BT has recently outsourced most of  its routine personnel functions to e-PeopleServe in the same routine way as companies outsource call management to call centres. Running a personnel department is not a core business for a telecomms operator. If we take this to the ultimate conclusion, we could concentrate all our efforts on our telecomms services provision, with almost all the administrative functions outsourced to specialist companies who provide this role to many other companies as well as BT. This is a very likely future. Companies that specialise in personnel management can develop efficient tools that automate most of the routine tasks, and employ as few people as are necessary to deal with those tasks that are still beyond the scope of artificial intelligence or simple transaction processing. When this has run its course, there will be far fewer personnel managers in our world than there are today, and those that remain will generally be concentrated in a few personnel management companies. An entrepreneur can set up a new company without worrying about all the administrative functions surrounding managing staff. He or she might just discuss the required personnel policy with a dedicated company who would then implement it. In a short while, we will see a similar trend with other administration departments such as accounts management, and even in professional services such as marketing, research, and design.

 

All this implies a huge overhaul of administrative management. Much of it won't be needed, and the rest will be restructured. We will be competing for our share of the global pie with many other countries. For individuals, it will mean constant re-skilling and lifelong learning as they try to keep up with the next generation of electronic tools. Provision of advanced artificial intelligence tools will mean that an individual will be able to do work that may have been to difficult previously. While companies may look at this as de-skilling jobs, it is equally validly up-skilling the person. A junior clerk may now be capable of a middle management role, and many middle managers might make use of the extra skills from AI to become an entrepreneur.

 

Certainly, the e-business environment will include a great deal of AI in a few years time. Data mining software will automatically discover market niches that need to be filled. With automated personnel management, and databases full of people with the right skills, and physical resources in the right places, putting together an automated virtual co-operative will soon be possible. A group of freelancers will be brought together by this software to fill the market niche.
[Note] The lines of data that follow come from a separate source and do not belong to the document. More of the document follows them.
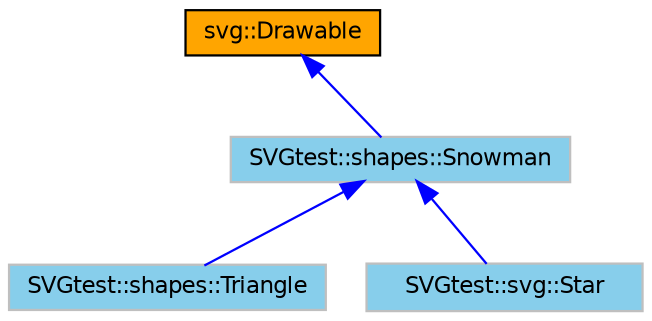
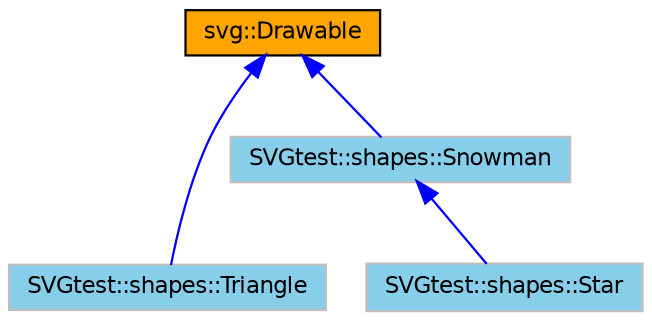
  digraph {
    node [color=grey75 fillcolor=skyblue fontname=Helvetica fontsize=10 shape=record style=filled]
    edge [color=blue dir=back fontname=Helvetica fontsize=10 labelfontname=Helvetica labelfontsize=10 style=solid]
    n1 [color=black fillcolor=orange fontcolor=black height=0.2 label="svg::Drawable" width=0.4]
    n2 [height=0.2 label="SVGtest::shapes::Snowman" width=0.4]
    n3 [height=0.2 label="SVGtest::shapes::Triangle" width=0.4]
-   n4 [height=0.2 label="SVGtest::svg::Star" width=0.4]
+   n4 [height=0.2 label="SVGtest::shapes::Star" width=0.4]
    n1 -> n2
-   n2 -> n3
+   n1 -> n3
    n2 -> n4
  }
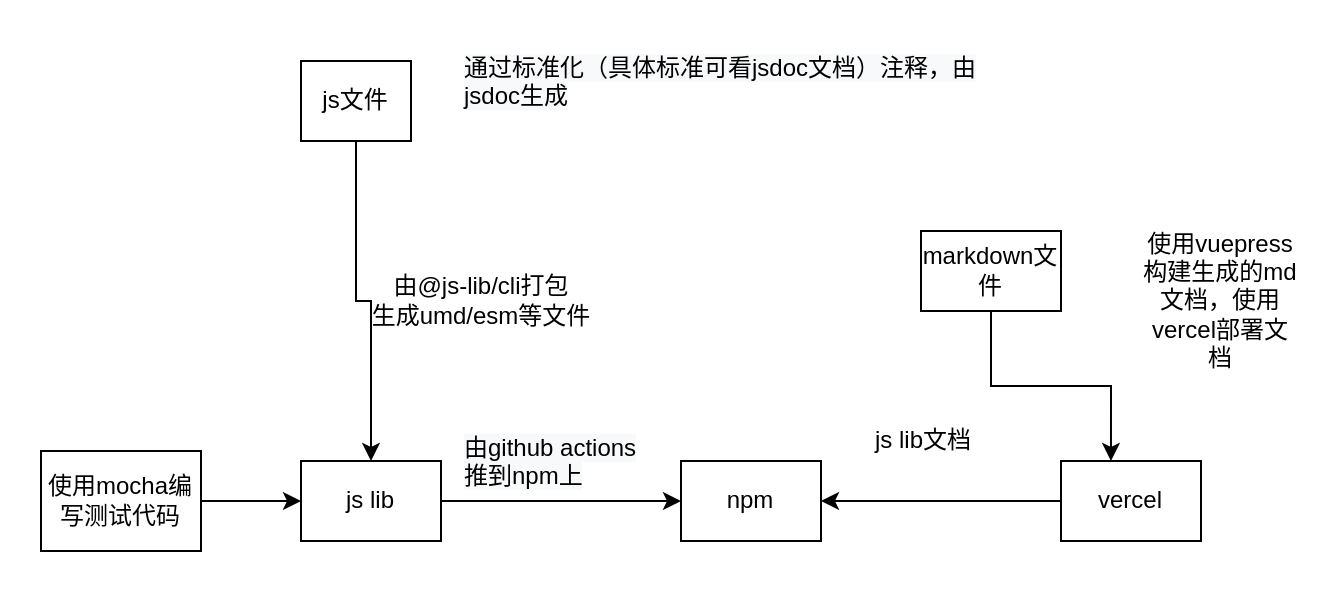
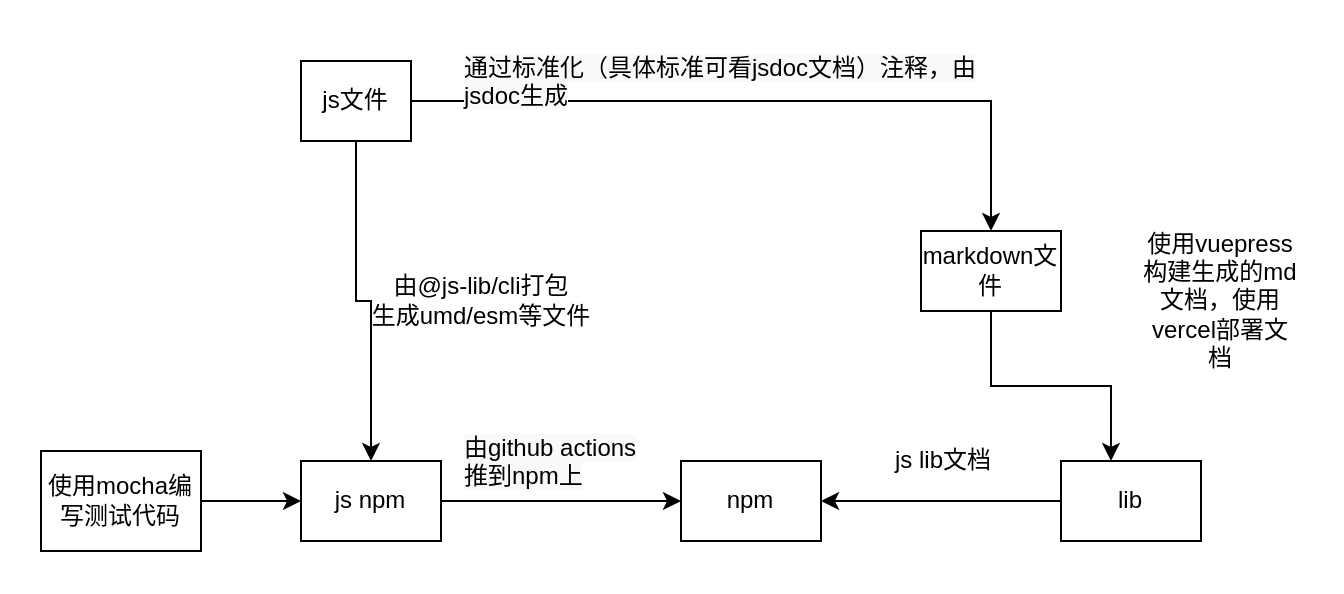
  <mxCell id="0" />
  <mxCell id="1" parent="0" />
  <mxCell id="2" value="npm" style="rounded=0;whiteSpace=wrap;html=1;" vertex="1" parent="1"><mxGeometry x="340" y="230" width="70" height="40" as="geometry" /></mxCell>
  <mxCell id="3" style="edgeStyle=orthogonalEdgeStyle;rounded=0;orthogonalLoop=1;jettySize=auto;html=1;exitX=0;exitY=0.5;exitDx=0;exitDy=0;entryX=1;entryY=0.5;entryDx=0;entryDy=0;" edge="1" parent="1" source="4" target="2"><mxGeometry relative="1" as="geometry" /></mxCell>
- <mxCell id="4" value="vercel" style="rounded=0;whiteSpace=wrap;html=1;" vertex="1" parent="1"><mxGeometry x="530" y="230" width="70" height="40" as="geometry" /></mxCell>
+ <mxCell id="4" value="lib" style="rounded=0;whiteSpace=wrap;html=1;" vertex="1" parent="1"><mxGeometry x="530" y="230" width="70" height="40" as="geometry" /></mxCell>
  <mxCell id="5" style="edgeStyle=orthogonalEdgeStyle;rounded=0;orthogonalLoop=1;jettySize=auto;html=1;exitX=0.5;exitY=1;exitDx=0;exitDy=0;" edge="1" parent="1" source="7" target="11"><mxGeometry relative="1" as="geometry"><mxPoint x="185" y="130" as="targetPoint" /></mxGeometry></mxCell>
+ <mxCell id="6" style="edgeStyle=orthogonalEdgeStyle;rounded=0;orthogonalLoop=1;jettySize=auto;html=1;exitX=1;exitY=0.5;exitDx=0;exitDy=0;" edge="1" parent="1" source="7" target="9"><mxGeometry relative="1" as="geometry" /></mxCell>
  <mxCell id="7" value="js文件" style="rounded=0;whiteSpace=wrap;html=1;" vertex="1" parent="1"><mxGeometry x="150" y="30" width="55" height="40" as="geometry" /></mxCell>
  <mxCell id="8" style="edgeStyle=orthogonalEdgeStyle;rounded=0;orthogonalLoop=1;jettySize=auto;html=1;exitX=0.5;exitY=1;exitDx=0;exitDy=0;entryX=0.357;entryY=0;entryDx=0;entryDy=0;entryPerimeter=0;" edge="1" parent="1" source="9" target="4"><mxGeometry relative="1" as="geometry" /></mxCell>
  <mxCell id="9" value="markdown文件" style="rounded=0;whiteSpace=wrap;html=1;" vertex="1" parent="1"><mxGeometry x="460" y="115" width="70" height="40" as="geometry" /></mxCell>
  <mxCell id="10" style="edgeStyle=orthogonalEdgeStyle;rounded=0;orthogonalLoop=1;jettySize=auto;html=1;exitX=1;exitY=0.5;exitDx=0;exitDy=0;entryX=0;entryY=0.5;entryDx=0;entryDy=0;" edge="1" parent="1" source="11" target="2"><mxGeometry relative="1" as="geometry" /></mxCell>
- <mxCell id="11" value="js lib" style="rounded=0;whiteSpace=wrap;html=1;" vertex="1" parent="1"><mxGeometry x="150" y="230" width="70" height="40" as="geometry" /></mxCell>
+ <mxCell id="11" value="js npm" style="rounded=0;whiteSpace=wrap;html=1;" vertex="1" parent="1"><mxGeometry x="150" y="230" width="70" height="40" as="geometry" /></mxCell>
  <mxCell id="12" value="&lt;span&gt;由@js-lib/cli&lt;/span&gt;打包&lt;br&gt;生成umd/esm等文件" style="text;html=1;align=center;verticalAlign=middle;resizable=0;points=[];autosize=1;strokeColor=none;" vertex="1" parent="1"><mxGeometry x="180" y="135" width="120" height="30" as="geometry" /></mxCell>
  <mxCell id="13" value="&lt;span style=&quot;color: rgb(0 , 0 , 0) ; font-family: &amp;#34;helvetica&amp;#34; ; font-size: 12px ; font-style: normal ; font-weight: 400 ; letter-spacing: normal ; text-align: center ; text-indent: 0px ; text-transform: none ; word-spacing: 0px ; background-color: rgb(248 , 249 , 250) ; display: inline ; float: none&quot;&gt;由github actions推到npm上&lt;/span&gt;" style="text;whiteSpace=wrap;html=1;" vertex="1" parent="1"><mxGeometry x="230" y="210" width="100" height="30" as="geometry" /></mxCell>
  <mxCell id="14" value="使用vuepress构建生成的md文档，使用vercel部署文档" style="text;html=1;strokeColor=none;fillColor=none;align=center;verticalAlign=middle;whiteSpace=wrap;rounded=0;" vertex="1" parent="1"><mxGeometry x="570" y="140" width="80" height="20" as="geometry" /></mxCell>
  <mxCell id="15" value="&lt;span style=&quot;color: rgb(0 , 0 , 0) ; font-family: &amp;#34;helvetica&amp;#34; ; font-size: 12px ; font-style: normal ; font-weight: 400 ; letter-spacing: normal ; text-align: center ; text-indent: 0px ; text-transform: none ; word-spacing: 0px ; background-color: rgb(248 , 249 , 250) ; display: inline ; float: none&quot;&gt;通过标准化（具体标准可看jsdoc文档&lt;/span&gt;&lt;span style=&quot;color: rgb(0 , 0 , 0) ; font-family: &amp;#34;helvetica&amp;#34; ; font-size: 12px ; font-style: normal ; font-weight: 400 ; letter-spacing: normal ; text-align: center ; text-indent: 0px ; text-transform: none ; word-spacing: 0px ; background-color: rgb(248 , 249 , 250) ; display: inline ; float: none&quot;&gt;）注释，由jsdoc生成&lt;/span&gt;" style="text;whiteSpace=wrap;html=1;" vertex="1" parent="1"><mxGeometry x="230" y="20" width="261" height="40" as="geometry" /></mxCell>
- <mxCell id="16" value="js lib文档" style="text;html=1;align=center;verticalAlign=middle;resizable=0;points=[];autosize=1;strokeColor=none;" vertex="1" parent="1"><mxGeometry x="431" y="210" width="60" height="20" as="geometry" /></mxCell>
+ <mxCell id="16" value="js lib文档" style="text;html=1;align=center;verticalAlign=middle;resizable=0;points=[];autosize=1;strokeColor=none;" vertex="1" parent="1"><mxGeometry x="441" y="220" width="60" height="20" as="geometry" /></mxCell>
  <mxCell id="17" style="edgeStyle=orthogonalEdgeStyle;rounded=0;orthogonalLoop=1;jettySize=auto;html=1;entryX=0;entryY=0.5;entryDx=0;entryDy=0;" edge="1" parent="1" source="18" target="11"><mxGeometry relative="1" as="geometry" /></mxCell>
  <mxCell id="18" value="使用mocha编写测试代码" style="rounded=0;whiteSpace=wrap;html=1;" vertex="1" parent="1"><mxGeometry x="20" y="225" width="80" height="50" as="geometry" /></mxCell>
Instead of a company with its departments full of managers, we will have freelancers and software. Virtual companies won't usually be able to compete with such efficient structures, and of course the freelancers will keep the gains for themselves, with few overheads and no shareholders to pay. But the freelancers won't be administering anything any more, they'll be using whatever other skills they might have, amplified by artificial intelligence.

 

So the future for administrative management seems quite simple. The most elite will be retained as a core of efficient virtual companies. Some more will be up-skilled and see their market value increase. They will be pulled lucratively together by software administrators into virtual co-operatives, or become fully fledged entrepreneurs. The rest - probably the bulk -will either take early retirement or be absorbed into commodity administration farms. Remaining an administrator in a conventional company won't be an option for any but the elite. The companies of this future world will have to be lean and mean with the smallest core staff possible, farming out administrative tasks as far as possible to software based specialist companies. Most administrative management will be seen as an overhead that should best be replaced by software.